Radon gas surveys have now become a priority for fieldwork testing, with Infini now expected to sample all unexplored radon gas anomalies at its Portlank Creek property. The activities, in addition to follow-up assay results for the 17 exceedingly-high soil samples sent back to the lab, should determine just how high the uranium soil grades really are.

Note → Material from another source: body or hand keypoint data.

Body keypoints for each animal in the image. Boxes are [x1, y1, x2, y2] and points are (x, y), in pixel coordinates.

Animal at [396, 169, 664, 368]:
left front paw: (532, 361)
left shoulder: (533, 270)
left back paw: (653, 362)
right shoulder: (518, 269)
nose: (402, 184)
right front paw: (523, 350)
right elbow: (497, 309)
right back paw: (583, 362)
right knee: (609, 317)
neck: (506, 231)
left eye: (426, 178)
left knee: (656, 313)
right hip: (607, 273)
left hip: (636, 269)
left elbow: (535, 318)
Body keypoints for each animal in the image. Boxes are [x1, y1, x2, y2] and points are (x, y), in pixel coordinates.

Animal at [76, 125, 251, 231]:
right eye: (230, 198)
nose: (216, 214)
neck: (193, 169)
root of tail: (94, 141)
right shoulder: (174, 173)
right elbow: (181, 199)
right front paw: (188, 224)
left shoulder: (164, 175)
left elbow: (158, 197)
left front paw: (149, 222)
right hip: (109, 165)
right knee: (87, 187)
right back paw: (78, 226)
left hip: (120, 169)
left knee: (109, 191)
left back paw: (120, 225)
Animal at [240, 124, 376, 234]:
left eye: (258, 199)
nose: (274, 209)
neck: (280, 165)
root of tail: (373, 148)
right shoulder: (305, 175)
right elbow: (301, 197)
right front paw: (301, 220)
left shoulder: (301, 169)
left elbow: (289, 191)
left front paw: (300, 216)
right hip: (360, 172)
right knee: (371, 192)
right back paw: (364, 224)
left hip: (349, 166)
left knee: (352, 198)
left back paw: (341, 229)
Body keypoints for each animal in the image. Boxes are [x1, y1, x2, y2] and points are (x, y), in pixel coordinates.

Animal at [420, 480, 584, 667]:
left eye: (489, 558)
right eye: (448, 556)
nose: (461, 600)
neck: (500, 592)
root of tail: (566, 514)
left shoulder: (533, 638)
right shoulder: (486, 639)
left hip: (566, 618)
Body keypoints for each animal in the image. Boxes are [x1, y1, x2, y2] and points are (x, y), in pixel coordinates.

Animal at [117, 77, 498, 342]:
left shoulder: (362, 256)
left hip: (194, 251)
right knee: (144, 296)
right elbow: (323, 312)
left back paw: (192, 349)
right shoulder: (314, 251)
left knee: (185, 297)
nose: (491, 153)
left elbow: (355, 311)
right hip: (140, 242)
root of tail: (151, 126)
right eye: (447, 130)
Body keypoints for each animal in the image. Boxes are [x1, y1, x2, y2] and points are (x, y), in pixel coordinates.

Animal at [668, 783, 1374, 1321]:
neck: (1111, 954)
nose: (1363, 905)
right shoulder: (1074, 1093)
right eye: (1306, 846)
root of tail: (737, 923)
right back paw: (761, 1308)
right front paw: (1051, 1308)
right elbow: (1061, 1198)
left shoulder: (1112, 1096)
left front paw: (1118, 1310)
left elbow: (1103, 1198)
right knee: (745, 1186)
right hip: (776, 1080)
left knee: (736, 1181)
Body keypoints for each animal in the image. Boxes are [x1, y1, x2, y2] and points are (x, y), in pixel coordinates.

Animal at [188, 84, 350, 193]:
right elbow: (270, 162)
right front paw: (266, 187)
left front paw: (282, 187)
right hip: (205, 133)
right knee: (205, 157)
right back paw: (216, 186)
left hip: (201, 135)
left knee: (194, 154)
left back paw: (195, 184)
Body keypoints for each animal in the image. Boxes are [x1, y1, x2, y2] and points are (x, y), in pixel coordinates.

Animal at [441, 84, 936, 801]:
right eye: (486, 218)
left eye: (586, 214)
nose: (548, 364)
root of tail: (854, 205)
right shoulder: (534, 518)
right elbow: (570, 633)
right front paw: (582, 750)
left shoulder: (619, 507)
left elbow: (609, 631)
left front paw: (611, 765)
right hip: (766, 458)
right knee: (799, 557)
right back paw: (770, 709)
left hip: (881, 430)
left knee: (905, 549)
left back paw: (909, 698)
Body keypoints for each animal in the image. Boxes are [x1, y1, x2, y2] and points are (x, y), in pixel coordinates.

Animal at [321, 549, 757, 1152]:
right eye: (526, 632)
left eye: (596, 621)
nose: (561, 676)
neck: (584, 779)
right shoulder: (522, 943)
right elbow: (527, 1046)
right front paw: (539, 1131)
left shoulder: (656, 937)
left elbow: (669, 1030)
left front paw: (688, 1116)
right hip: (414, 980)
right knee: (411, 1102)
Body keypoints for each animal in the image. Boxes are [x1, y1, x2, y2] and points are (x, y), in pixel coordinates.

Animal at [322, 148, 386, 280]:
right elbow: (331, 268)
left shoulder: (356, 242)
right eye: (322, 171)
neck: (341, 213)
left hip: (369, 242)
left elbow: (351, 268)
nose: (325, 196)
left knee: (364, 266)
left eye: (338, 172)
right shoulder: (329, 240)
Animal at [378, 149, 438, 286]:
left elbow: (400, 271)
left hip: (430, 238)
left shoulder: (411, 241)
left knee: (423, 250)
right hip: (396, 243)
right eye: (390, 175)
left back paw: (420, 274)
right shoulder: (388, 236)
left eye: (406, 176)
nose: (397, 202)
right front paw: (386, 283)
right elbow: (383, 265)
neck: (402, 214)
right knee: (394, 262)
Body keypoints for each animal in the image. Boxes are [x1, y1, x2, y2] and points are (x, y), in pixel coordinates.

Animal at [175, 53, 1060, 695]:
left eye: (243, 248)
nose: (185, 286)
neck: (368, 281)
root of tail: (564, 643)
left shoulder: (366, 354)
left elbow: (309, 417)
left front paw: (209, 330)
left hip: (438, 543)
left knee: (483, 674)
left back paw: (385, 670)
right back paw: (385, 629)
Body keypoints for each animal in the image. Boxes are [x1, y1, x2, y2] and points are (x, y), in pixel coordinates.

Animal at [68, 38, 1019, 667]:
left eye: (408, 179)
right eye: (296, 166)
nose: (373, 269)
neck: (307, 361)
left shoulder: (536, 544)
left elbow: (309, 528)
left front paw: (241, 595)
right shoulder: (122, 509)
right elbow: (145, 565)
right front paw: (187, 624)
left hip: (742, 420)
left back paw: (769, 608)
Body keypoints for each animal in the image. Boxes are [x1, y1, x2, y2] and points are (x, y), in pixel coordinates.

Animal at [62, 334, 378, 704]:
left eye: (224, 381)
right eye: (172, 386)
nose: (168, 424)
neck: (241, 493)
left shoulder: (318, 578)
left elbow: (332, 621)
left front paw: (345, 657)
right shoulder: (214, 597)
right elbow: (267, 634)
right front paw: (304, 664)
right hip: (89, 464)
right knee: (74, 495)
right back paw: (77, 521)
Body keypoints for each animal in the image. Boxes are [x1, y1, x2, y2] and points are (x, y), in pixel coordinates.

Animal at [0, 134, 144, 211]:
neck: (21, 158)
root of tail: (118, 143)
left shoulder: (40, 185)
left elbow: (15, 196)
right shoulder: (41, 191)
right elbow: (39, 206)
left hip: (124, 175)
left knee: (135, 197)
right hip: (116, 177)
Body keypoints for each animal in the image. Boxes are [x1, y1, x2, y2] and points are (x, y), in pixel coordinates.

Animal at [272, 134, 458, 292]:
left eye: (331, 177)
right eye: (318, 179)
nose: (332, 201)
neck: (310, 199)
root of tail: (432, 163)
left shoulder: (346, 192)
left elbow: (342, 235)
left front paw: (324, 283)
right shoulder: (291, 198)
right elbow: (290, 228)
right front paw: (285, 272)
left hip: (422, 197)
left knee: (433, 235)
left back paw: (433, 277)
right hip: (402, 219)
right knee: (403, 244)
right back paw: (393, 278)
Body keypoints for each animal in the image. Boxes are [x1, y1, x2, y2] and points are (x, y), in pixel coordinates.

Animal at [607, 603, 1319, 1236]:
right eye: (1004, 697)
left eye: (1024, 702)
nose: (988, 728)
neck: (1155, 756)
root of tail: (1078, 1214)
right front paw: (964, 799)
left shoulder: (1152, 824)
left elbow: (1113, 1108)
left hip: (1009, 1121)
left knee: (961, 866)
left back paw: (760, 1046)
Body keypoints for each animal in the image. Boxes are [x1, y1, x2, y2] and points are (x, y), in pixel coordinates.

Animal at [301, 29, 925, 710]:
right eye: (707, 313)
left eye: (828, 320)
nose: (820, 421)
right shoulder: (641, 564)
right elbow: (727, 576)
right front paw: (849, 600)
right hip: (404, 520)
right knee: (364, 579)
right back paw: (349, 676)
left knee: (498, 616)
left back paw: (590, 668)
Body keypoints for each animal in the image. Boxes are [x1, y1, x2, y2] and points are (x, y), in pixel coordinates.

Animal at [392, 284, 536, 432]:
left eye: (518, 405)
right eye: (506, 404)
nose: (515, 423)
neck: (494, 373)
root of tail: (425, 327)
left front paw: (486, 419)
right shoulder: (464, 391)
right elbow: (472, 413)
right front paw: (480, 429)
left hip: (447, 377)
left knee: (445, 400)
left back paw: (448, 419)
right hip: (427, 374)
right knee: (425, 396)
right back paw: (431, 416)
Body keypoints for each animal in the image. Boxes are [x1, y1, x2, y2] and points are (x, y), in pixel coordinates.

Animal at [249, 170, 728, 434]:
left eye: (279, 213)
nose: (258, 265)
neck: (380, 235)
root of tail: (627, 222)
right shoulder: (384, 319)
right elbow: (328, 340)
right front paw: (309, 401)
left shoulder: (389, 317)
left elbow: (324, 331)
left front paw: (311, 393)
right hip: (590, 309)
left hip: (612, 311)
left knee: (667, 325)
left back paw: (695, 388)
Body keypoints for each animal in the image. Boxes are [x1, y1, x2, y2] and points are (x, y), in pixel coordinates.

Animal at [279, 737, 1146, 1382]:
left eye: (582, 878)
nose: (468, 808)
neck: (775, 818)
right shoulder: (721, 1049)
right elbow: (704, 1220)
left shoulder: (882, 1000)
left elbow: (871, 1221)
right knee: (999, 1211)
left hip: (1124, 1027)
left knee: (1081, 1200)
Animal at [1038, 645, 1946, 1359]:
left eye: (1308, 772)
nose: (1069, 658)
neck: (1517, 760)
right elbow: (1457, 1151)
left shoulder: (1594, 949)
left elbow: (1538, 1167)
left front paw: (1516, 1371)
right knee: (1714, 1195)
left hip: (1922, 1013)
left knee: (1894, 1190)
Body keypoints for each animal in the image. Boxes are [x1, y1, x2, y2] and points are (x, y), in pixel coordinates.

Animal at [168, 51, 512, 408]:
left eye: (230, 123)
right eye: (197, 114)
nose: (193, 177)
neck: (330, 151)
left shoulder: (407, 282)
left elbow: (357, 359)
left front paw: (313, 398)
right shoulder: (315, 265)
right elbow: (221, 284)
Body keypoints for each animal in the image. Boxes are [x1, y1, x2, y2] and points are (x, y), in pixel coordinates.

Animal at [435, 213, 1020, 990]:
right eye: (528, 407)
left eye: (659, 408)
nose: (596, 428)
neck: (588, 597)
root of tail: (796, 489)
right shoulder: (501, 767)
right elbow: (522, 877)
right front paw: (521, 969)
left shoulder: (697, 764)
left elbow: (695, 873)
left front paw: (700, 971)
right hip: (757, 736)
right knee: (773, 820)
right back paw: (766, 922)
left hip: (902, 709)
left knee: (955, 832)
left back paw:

Results will advance the company towards the definition of several “robust” targets for drill-testing, with the aim of unlocking a globally-significant new uranium deposit.
The high-grade soils are proximal to highly-anomalous biogeochemical and boulder rock samples, further increasing our confidence in this remarkable uranium asset. We might be onto something of significant scale here.
Infini Resources CEO Charles Armstrong
The company’s 100 per cent-owned Portland Creek project covers an area of 149 square kilometres through ancient Precambrian rocks and features the extensive regional uranium anomaly that was identified in the 1970s by a Newfoundland Government stream sediment sampling program.
The company’s three priority target areas all lie along the same north-south trend that was identified from the 1970s work. The main Talus prospect that lies adjacent to the remarkable soil samples is about 1600m long, with the other two lower-order targets sitting within about 700m off the southern extremity of the main trend.
The word talus implies a form of often coarse erosional cover obscuring in-situ rocks and explains the nature of the undercover uranium target the company is pursuing.
Infini also recently expanded its prospective suite of Western Australian uranium assets by acquiring the Bellah Bore East deposit that hosts an older-style JORC resource of 350,000 tonnes at 210 parts per million uranium for 160,000 pounds. Bellah Bore East sits next to the company’s Yeelirrie North project, about 60km south-west from the WA gold-mining town of Wiluna and 900km north-east of Perth by road in the East Murchison region.
Infini no doubt now hopes that with its latest results and geochemical vectoring it can replicate the methods used by its Canadian counterparts to identify the world-class Cigar and McClean Lake uranium deposits in the Athabasca Basin in Saskatchewan.